* [SHORT PROBLEM]: Print the lines below word for word, starting at the line that contains "family: Emydidae" and ending at the line that contains "scientific name: Impatiens parviflora", with both of those lines included.

* [PROVIDED MATERIAL]:
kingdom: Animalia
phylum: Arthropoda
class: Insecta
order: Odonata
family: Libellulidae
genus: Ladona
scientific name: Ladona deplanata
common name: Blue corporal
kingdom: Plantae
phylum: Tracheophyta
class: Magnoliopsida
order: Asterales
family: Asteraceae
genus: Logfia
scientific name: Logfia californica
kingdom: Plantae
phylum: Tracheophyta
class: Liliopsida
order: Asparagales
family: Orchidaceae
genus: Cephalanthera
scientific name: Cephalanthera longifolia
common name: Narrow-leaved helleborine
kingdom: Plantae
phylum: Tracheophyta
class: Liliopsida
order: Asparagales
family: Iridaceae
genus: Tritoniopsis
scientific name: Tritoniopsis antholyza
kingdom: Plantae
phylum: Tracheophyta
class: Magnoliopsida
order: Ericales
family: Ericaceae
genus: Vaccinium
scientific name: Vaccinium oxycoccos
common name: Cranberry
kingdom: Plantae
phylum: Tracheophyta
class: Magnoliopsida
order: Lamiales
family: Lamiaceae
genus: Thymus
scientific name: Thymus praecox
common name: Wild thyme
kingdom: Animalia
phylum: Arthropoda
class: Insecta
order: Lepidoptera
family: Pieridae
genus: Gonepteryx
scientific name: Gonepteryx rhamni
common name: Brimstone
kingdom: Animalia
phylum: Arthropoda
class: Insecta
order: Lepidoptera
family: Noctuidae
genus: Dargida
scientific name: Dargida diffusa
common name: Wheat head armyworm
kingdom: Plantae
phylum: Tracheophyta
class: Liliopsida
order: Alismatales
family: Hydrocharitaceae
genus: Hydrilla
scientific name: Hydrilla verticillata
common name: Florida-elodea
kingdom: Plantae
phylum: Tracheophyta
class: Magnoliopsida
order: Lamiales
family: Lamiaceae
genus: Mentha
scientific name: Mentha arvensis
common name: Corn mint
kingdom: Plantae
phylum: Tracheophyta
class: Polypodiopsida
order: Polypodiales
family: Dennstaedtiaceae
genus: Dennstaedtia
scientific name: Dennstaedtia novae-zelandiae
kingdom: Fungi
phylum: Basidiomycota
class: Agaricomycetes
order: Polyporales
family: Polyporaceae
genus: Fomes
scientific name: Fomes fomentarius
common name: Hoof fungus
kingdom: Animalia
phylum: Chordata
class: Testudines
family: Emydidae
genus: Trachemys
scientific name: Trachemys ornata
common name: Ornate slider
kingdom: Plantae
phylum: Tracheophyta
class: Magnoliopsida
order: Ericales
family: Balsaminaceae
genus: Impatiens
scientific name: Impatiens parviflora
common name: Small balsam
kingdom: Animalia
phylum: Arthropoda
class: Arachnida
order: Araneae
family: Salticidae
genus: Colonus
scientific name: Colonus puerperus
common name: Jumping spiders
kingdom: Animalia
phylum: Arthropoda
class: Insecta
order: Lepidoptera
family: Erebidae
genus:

* [ANSWER IN FULL]:
family: Emydidae
genus: Trachemys
scientific name: Trachemys ornata
common name: Ornate slider
kingdom: Plantae
phylum: Tracheophyta
class: Magnoliopsida
order: Ericales
family: Balsaminaceae
genus: Impatiens
scientific name: Impatiens parviflora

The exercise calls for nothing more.